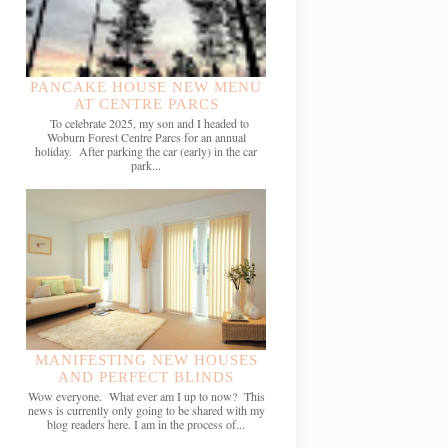
PANCAKE HOUSE NEW MENU
AT CENTRE PARCS
To celebrate 2025, my son and I headed to
Woburn Forest Centre Parcs for an annual
holiday. After parking the car (early) in the car
park...
MANIFESTING NEW HOUSES
AND PERFECT BLINDS
Wow everyone. What ever am I up to now? This
news is currently only going to be shared with my
blog readers here. I am in the process of...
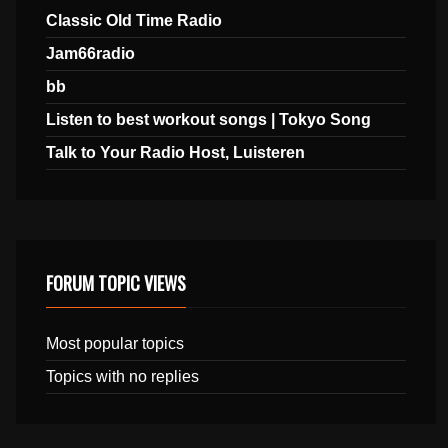
Classic Old Time Radio
Jam66radio
bb
Listen to best workout songs | Tokyo Song
Talk to Your Radio Host, Luisteren
FORUM TOPIC VIEWS
Most popular topics
Topics with no replies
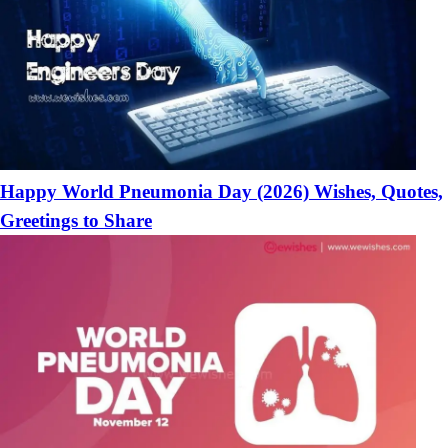
Happy World Pneumonia Day (2026) Wishes, Quotes,
Greetings to Share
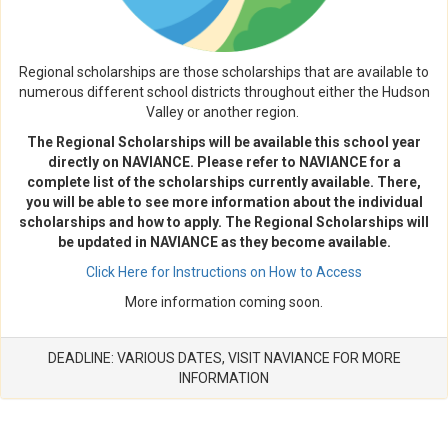
Regional scholarships are those scholarships that are available to
numerous different school districts throughout either the Hudson
Valley or another region.
The Regional Scholarships will be available this school year
directly on NAVIANCE. Please refer to NAVIANCE for a
complete list of the scholarships currently available. There,
you will be able to see more information about the individual
scholarships and how to apply. The Regional Scholarships will
be updated in NAVIANCE as they become available.
Click Here for Instructions on How to Access
More information coming soon.
DEADLINE: VARIOUS DATES, VISIT NAVIANCE FOR MORE
INFORMATION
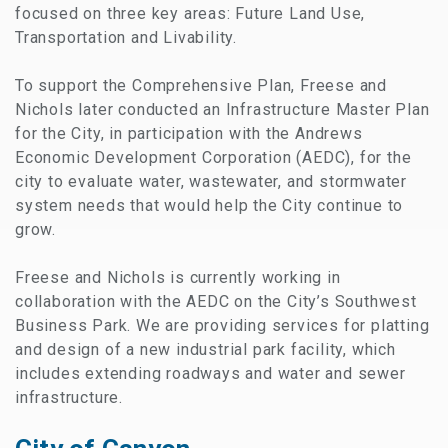
focused on three key areas: Future Land Use,
Transportation and Livability.
To support the Comprehensive Plan, Freese and
Nichols later conducted an Infrastructure Master Plan
for the City, in participation with the Andrews
Economic Development Corporation (AEDC), for the
city to evaluate water, wastewater, and stormwater
system needs that would help the City continue to
grow.
Freese and Nichols is currently working in
collaboration with the AEDC on the City’s Southwest
Business Park. We are providing services for platting
and design of a new industrial park facility, which
includes extending roadways and water and sewer
infrastructure.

[WHAT IS REQUIRED] Please rewrite the rows above, changing every "NAVIANCE" to "Naviance" and keeping everything else the same. Leave out the pictures.

[SOLUTION BELOW]
PANCAKE HOUSE NEW MENU
AT CENTRE PARCS
To celebrate 2025, my son and I headed to
Woburn Forest Centre Parcs for an annual
holiday. After parking the car (early) in the car
park...
MANIFESTING NEW HOUSES
AND PERFECT BLINDS
Wow everyone. What ever am I up to now? This
news is currently only going to be shared with my
blog readers here. I am in the process of...
Classic Old Time Radio
Jam66radio
bb
Listen to best workout songs | Tokyo Song
Talk to Your Radio Host, Luisteren
FORUM TOPIC VIEWS
Most popular topics
Topics with no replies
Happy World Pneumonia Day (2026) Wishes, Quotes,
Greetings to Share
Regional scholarships are those scholarships that are available to
numerous different school districts throughout either the Hudson
Valley or another region.
The Regional Scholarships will be available this school year
directly on Naviance. Please refer to Naviance for a
complete list of the scholarships currently available. There,
you will be able to see more information about the individual
scholarships and how to apply. The Regional Scholarships will
be updated in Naviance as they become available.
Click Here for Instructions on How to Access
More information coming soon.
DEADLINE: VARIOUS DATES, VISIT Naviance FOR MORE
INFORMATION
focused on three key areas: Future Land Use,
Transportation and Livability.
To support the Comprehensive Plan, Freese and
Nichols later conducted an Infrastructure Master Plan
for the City, in participation with the Andrews
Economic Development Corporation (AEDC), for the
city to evaluate water, wastewater, and stormwater
system needs that would help the City continue to
grow.
Freese and Nichols is currently working in
collaboration with the AEDC on the City’s Southwest
Business Park. We are providing services for platting
and design of a new industrial park facility, which
includes extending roadways and water and sewer
infrastructure.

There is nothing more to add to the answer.